What is required: Every entry below has to appear again in your reply, word for word, but no picture may.
⟨
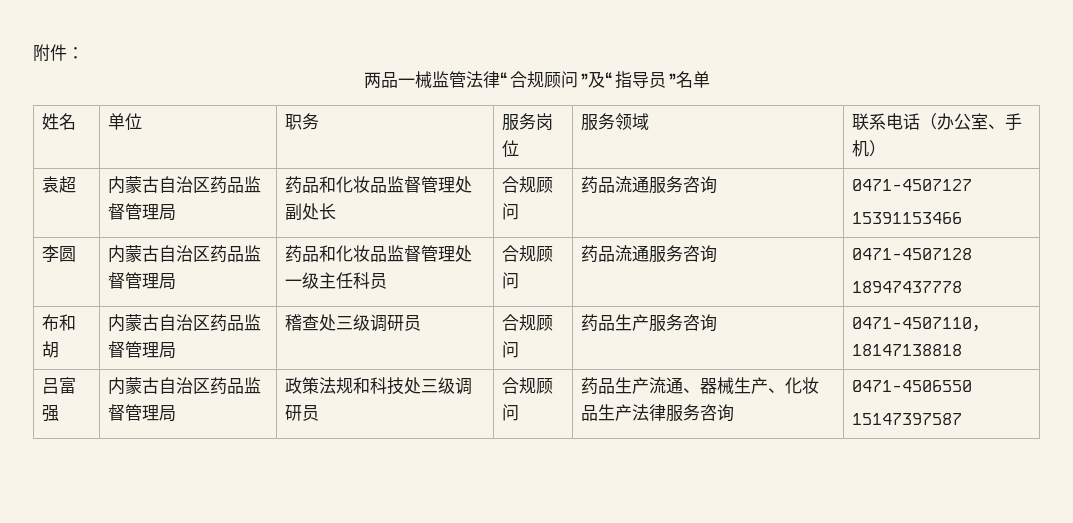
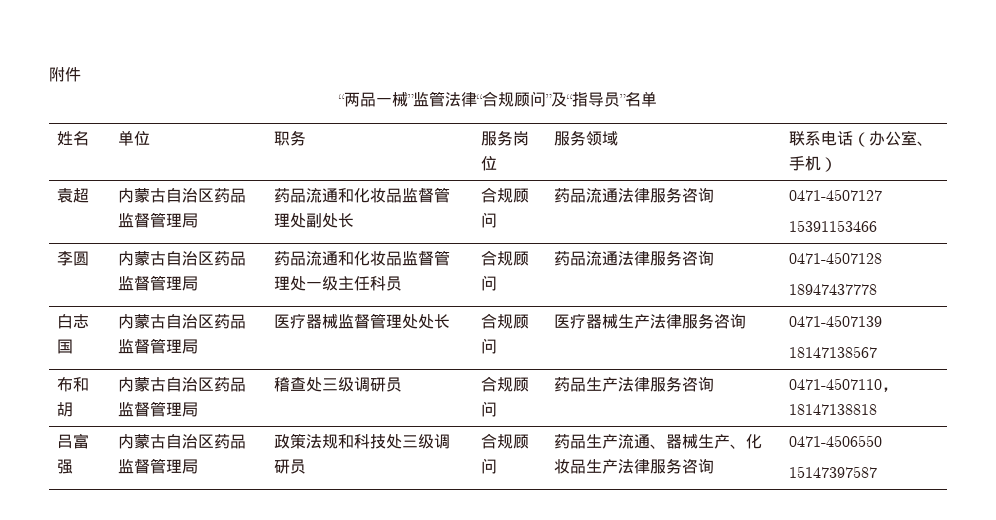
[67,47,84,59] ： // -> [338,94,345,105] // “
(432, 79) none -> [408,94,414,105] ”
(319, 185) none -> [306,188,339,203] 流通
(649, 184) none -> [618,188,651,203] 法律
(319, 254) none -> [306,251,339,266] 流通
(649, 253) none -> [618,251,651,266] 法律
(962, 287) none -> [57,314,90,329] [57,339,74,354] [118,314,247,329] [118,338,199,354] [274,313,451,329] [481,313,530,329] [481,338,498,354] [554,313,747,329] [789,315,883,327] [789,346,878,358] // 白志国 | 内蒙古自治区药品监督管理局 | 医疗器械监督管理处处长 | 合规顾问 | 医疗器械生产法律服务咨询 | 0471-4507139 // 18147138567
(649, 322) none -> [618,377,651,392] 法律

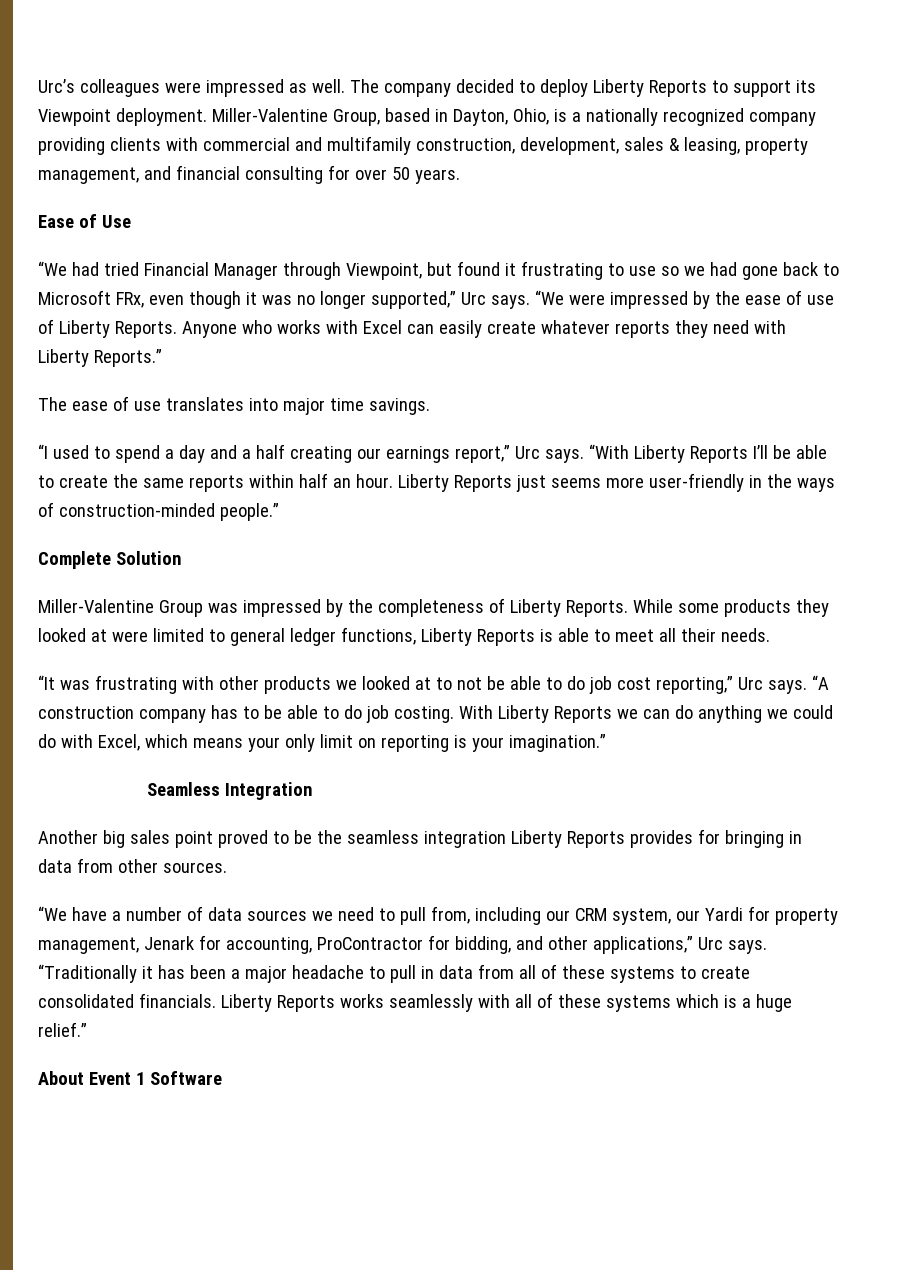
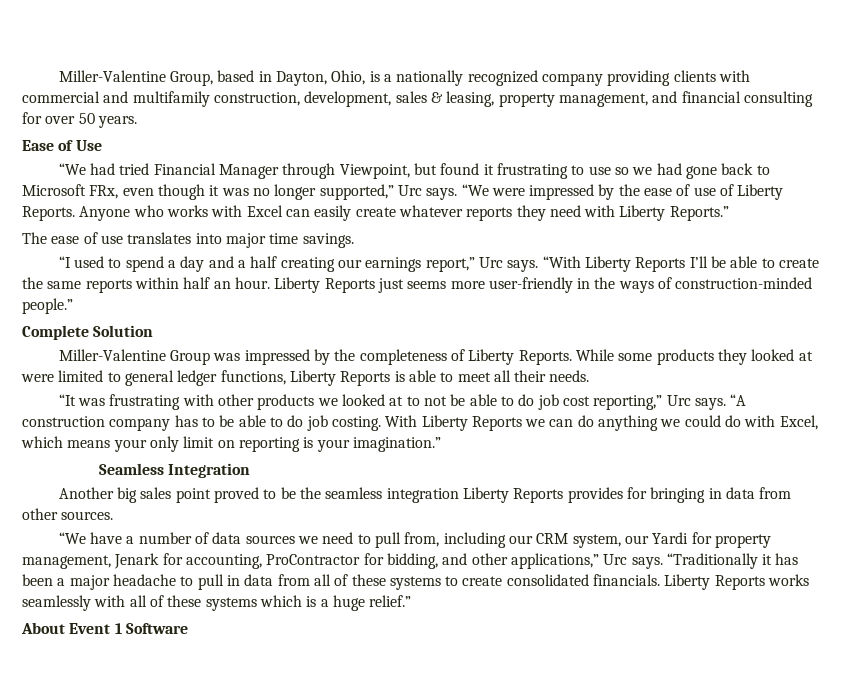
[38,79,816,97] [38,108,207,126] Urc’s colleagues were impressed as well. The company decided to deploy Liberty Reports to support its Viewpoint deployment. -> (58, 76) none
⟩
Solution to the problem:
[67,47,84,59] ： // -> [338,94,345,105] // “
(432, 79) none -> [408,94,414,105] ”
(319, 185) none -> [306,188,339,203] 流通
(649, 184) none -> [618,188,651,203] 法律
(319, 254) none -> [306,251,339,266] 流通
(649, 253) none -> [618,251,651,266] 法律
(962, 287) none -> [57,314,90,329] [57,339,74,354] [118,314,247,329] [118,338,199,354] [274,313,451,329] [481,313,530,329] [481,338,498,354] [554,313,747,329] [789,315,883,327] [789,346,878,358] // 白志国 | 内蒙古自治区药品监督管理局 | 医疗器械监督管理处处长 | 合规顾问 | 医疗器械生产法律服务咨询 | 0471-4507139 // 18147138567
(649, 322) none -> [618,377,651,392] 法律

[38,79,816,97] [38,108,207,126] Urc’s colleagues were impressed as well. The company decided to deploy Liberty Reports to support its Viewpoint deployment. -> (58, 76) none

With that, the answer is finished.